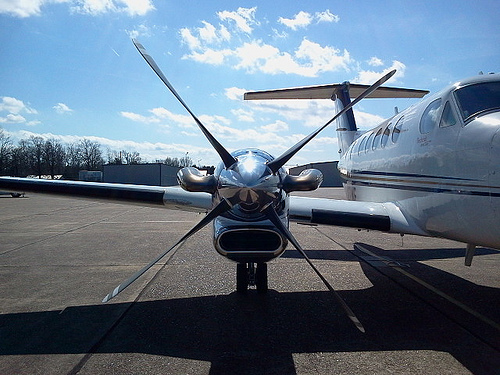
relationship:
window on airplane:
[392, 116, 403, 143] [6, 36, 498, 297]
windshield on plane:
[441, 78, 499, 130] [133, 49, 499, 279]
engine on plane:
[212, 220, 295, 268] [91, 30, 411, 348]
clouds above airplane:
[216, 11, 323, 60] [6, 36, 498, 297]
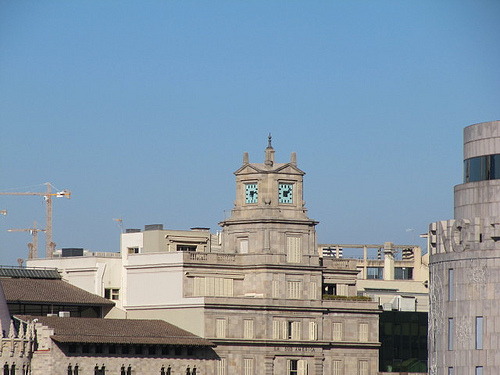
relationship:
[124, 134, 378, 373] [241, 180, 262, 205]
building has a clock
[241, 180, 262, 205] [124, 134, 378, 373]
clock on building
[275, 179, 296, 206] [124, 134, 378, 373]
clock on building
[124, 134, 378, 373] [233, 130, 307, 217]
building has a tower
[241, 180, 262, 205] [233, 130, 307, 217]
clock on tower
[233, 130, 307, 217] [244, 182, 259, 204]
tower has clock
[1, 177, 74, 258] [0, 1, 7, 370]
crane on left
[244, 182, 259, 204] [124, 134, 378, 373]
clock are on building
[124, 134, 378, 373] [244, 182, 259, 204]
building has clock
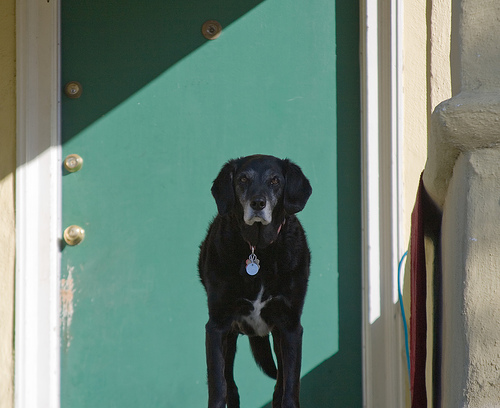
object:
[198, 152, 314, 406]
dog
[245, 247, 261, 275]
dog tag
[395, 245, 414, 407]
wire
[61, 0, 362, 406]
door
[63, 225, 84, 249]
door knob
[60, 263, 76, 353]
scratch marks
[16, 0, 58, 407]
molding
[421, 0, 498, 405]
support beam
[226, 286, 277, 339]
white stripes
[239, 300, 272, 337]
underbelly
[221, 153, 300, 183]
hair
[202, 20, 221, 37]
peephole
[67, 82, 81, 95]
deadbolt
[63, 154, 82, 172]
deadbolt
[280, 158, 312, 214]
ear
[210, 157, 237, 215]
ear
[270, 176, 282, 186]
eyes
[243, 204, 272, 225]
mouth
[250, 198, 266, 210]
nose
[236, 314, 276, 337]
stomach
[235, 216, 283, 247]
collar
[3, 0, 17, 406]
wall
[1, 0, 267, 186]
shade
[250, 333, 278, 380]
tail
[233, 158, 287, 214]
face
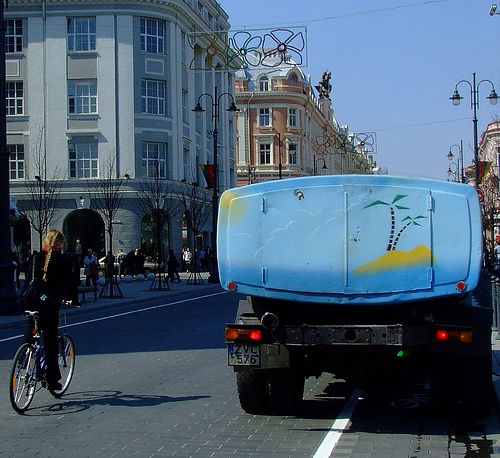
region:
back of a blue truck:
[215, 173, 480, 310]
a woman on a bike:
[7, 229, 86, 411]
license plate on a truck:
[227, 343, 259, 368]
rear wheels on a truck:
[234, 368, 301, 412]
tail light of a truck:
[225, 323, 260, 340]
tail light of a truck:
[433, 325, 473, 343]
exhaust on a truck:
[260, 311, 277, 330]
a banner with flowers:
[185, 24, 309, 73]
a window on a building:
[67, 137, 99, 177]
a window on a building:
[65, 76, 96, 116]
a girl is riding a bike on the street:
[9, 226, 81, 414]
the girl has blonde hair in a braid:
[37, 223, 67, 288]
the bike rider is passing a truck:
[6, 170, 499, 437]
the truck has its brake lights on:
[217, 171, 490, 428]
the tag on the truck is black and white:
[221, 339, 261, 369]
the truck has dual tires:
[232, 342, 318, 417]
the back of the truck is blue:
[217, 171, 484, 307]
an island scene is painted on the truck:
[222, 180, 479, 304]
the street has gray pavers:
[9, 290, 450, 457]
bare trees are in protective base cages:
[12, 121, 216, 337]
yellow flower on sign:
[189, 33, 230, 72]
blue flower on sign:
[224, 29, 261, 68]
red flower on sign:
[262, 29, 302, 63]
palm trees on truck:
[365, 193, 424, 250]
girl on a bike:
[7, 224, 78, 414]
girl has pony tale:
[40, 241, 55, 280]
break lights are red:
[224, 325, 478, 346]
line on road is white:
[299, 388, 374, 456]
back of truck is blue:
[215, 176, 482, 300]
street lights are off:
[190, 93, 240, 122]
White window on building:
[64, 16, 101, 53]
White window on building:
[128, 14, 177, 53]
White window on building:
[140, 69, 174, 118]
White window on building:
[135, 134, 163, 183]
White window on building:
[57, 130, 105, 187]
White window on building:
[56, 74, 116, 116]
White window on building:
[2, 16, 29, 59]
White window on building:
[3, 78, 30, 120]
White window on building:
[9, 139, 31, 173]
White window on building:
[246, 102, 280, 129]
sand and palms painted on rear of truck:
[355, 187, 435, 279]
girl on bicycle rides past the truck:
[8, 222, 78, 412]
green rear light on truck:
[391, 344, 410, 366]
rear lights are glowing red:
[222, 313, 484, 348]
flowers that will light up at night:
[171, 27, 311, 74]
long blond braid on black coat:
[38, 221, 62, 286]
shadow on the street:
[2, 387, 212, 417]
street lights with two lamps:
[444, 72, 498, 188]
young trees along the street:
[28, 150, 216, 296]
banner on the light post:
[196, 159, 227, 194]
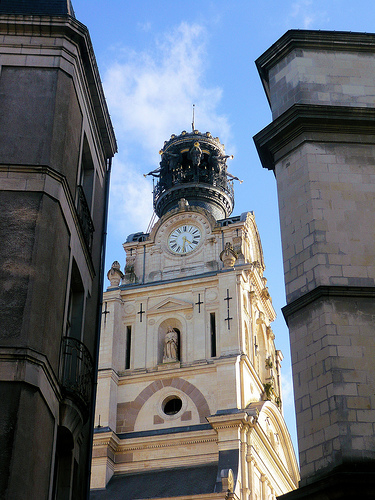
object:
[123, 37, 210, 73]
sky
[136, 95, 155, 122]
see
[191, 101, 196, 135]
pole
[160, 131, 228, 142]
roof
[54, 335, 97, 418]
rail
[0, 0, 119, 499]
building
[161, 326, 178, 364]
statue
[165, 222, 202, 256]
clock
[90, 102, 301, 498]
building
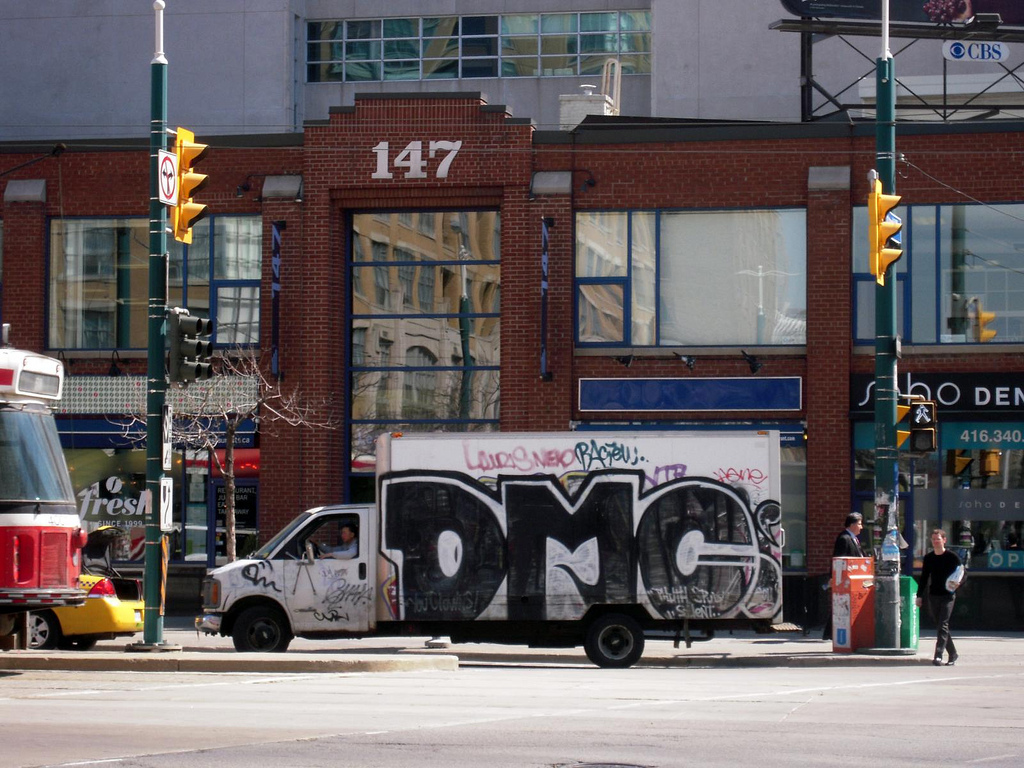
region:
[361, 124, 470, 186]
white numbers on the building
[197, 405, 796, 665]
white and black truck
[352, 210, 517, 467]
reflection in the window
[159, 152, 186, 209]
red, white, and black sign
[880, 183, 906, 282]
a row of three lights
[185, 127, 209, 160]
yellow cone around the light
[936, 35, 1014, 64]
blue CBS logo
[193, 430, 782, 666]
Graffiti covered box truck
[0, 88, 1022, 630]
Red brick building.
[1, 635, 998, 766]
Street crosswalk.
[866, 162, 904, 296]
Yellow painted traffic signal.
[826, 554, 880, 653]
Red colored newspaper box.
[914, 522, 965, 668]
Man wearing a black shirt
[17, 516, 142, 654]
Rear of yellow car with trunk open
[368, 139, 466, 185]
Large white numerals depicting a building address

---------------

WHAT YOU NEED TO DO
Copy out every one of the entries above word for word, leaving out the pictures.

YOUR RESPONSE
relationship:
window on airplane:
[392, 116, 403, 143] [6, 36, 498, 297]
windshield on plane:
[441, 78, 499, 130] [133, 49, 499, 279]
engine on plane:
[212, 220, 295, 268] [91, 30, 411, 348]
clouds above airplane:
[216, 11, 323, 60] [6, 36, 498, 297]
relationship:
[124, 134, 378, 373] [241, 180, 262, 205]
building has a clock
[241, 180, 262, 205] [124, 134, 378, 373]
clock on building
[275, 179, 296, 206] [124, 134, 378, 373]
clock on building
[124, 134, 378, 373] [233, 130, 307, 217]
building has a tower
[241, 180, 262, 205] [233, 130, 307, 217]
clock on tower
[233, 130, 307, 217] [244, 182, 259, 204]
tower has clock
[1, 177, 74, 258] [0, 1, 7, 370]
crane on left
[244, 182, 259, 204] [124, 134, 378, 373]
clock are on building
[124, 134, 378, 373] [244, 182, 259, 204]
building has clock
object:
[198, 152, 314, 406]
dog
[245, 247, 261, 275]
dog tag
[395, 245, 414, 407]
wire
[61, 0, 362, 406]
door
[63, 225, 84, 249]
door knob
[60, 263, 76, 353]
scratch marks
[16, 0, 58, 407]
molding
[421, 0, 498, 405]
support beam
[226, 286, 277, 339]
white stripes
[239, 300, 272, 337]
underbelly
[221, 153, 300, 183]
hair
[202, 20, 221, 37]
peephole
[67, 82, 81, 95]
deadbolt
[63, 154, 82, 172]
deadbolt
[280, 158, 312, 214]
ear
[210, 157, 237, 215]
ear
[270, 176, 282, 186]
eyes
[243, 204, 272, 225]
mouth
[250, 198, 266, 210]
nose
[236, 314, 276, 337]
stomach
[235, 216, 283, 247]
collar
[3, 0, 17, 406]
wall
[1, 0, 267, 186]
shade
[250, 333, 278, 380]
tail
[233, 158, 287, 214]
face
region:
back of a blue truck:
[215, 173, 480, 310]
a woman on a bike:
[7, 229, 86, 411]
license plate on a truck:
[227, 343, 259, 368]
rear wheels on a truck:
[234, 368, 301, 412]
tail light of a truck:
[225, 323, 260, 340]
tail light of a truck:
[433, 325, 473, 343]
exhaust on a truck:
[260, 311, 277, 330]
a banner with flowers:
[185, 24, 309, 73]
a window on a building:
[67, 137, 99, 177]
a window on a building:
[65, 76, 96, 116]
a girl is riding a bike on the street:
[9, 226, 81, 414]
the girl has blonde hair in a braid:
[37, 223, 67, 288]
the bike rider is passing a truck:
[6, 170, 499, 437]
the truck has its brake lights on:
[217, 171, 490, 428]
the tag on the truck is black and white:
[221, 339, 261, 369]
the truck has dual tires:
[232, 342, 318, 417]
the back of the truck is blue:
[217, 171, 484, 307]
an island scene is painted on the truck:
[222, 180, 479, 304]
the street has gray pavers:
[9, 290, 450, 457]
bare trees are in protective base cages:
[12, 121, 216, 337]
yellow flower on sign:
[189, 33, 230, 72]
blue flower on sign:
[224, 29, 261, 68]
red flower on sign:
[262, 29, 302, 63]
palm trees on truck:
[365, 193, 424, 250]
girl on a bike:
[7, 224, 78, 414]
girl has pony tale:
[40, 241, 55, 280]
break lights are red:
[224, 325, 478, 346]
line on road is white:
[299, 388, 374, 456]
back of truck is blue:
[215, 176, 482, 300]
street lights are off:
[190, 93, 240, 122]
White window on building:
[64, 16, 101, 53]
White window on building:
[128, 14, 177, 53]
White window on building:
[140, 69, 174, 118]
White window on building:
[135, 134, 163, 183]
White window on building:
[57, 130, 105, 187]
White window on building:
[56, 74, 116, 116]
White window on building:
[2, 16, 29, 59]
White window on building:
[3, 78, 30, 120]
White window on building:
[9, 139, 31, 173]
White window on building:
[246, 102, 280, 129]
sand and palms painted on rear of truck:
[355, 187, 435, 279]
girl on bicycle rides past the truck:
[8, 222, 78, 412]
green rear light on truck:
[391, 344, 410, 366]
rear lights are glowing red:
[222, 313, 484, 348]
flowers that will light up at night:
[171, 27, 311, 74]
long blond braid on black coat:
[38, 221, 62, 286]
shadow on the street:
[2, 387, 212, 417]
street lights with two lamps:
[444, 72, 498, 188]
young trees along the street:
[28, 150, 216, 296]
banner on the light post:
[196, 159, 227, 194]
object:
[123, 37, 210, 73]
sky
[136, 95, 155, 122]
see
[191, 101, 196, 135]
pole
[160, 131, 228, 142]
roof
[54, 335, 97, 418]
rail
[0, 0, 119, 499]
building
[161, 326, 178, 364]
statue
[165, 222, 202, 256]
clock
[90, 102, 301, 498]
building
region:
[361, 124, 470, 186]
white numbers on the building
[197, 405, 796, 665]
white and black truck
[352, 210, 517, 467]
reflection in the window
[159, 152, 186, 209]
red, white, and black sign
[880, 183, 906, 282]
a row of three lights
[185, 127, 209, 160]
yellow cone around the light
[936, 35, 1014, 64]
blue CBS logo
[193, 430, 782, 666]
Graffiti covered box truck
[0, 88, 1022, 630]
Red brick building.
[1, 635, 998, 766]
Street crosswalk.
[866, 162, 904, 296]
Yellow painted traffic signal.
[826, 554, 880, 653]
Red colored newspaper box.
[914, 522, 965, 668]
Man wearing a black shirt
[17, 516, 142, 654]
Rear of yellow car with trunk open
[368, 139, 466, 185]
Large white numerals depicting a building address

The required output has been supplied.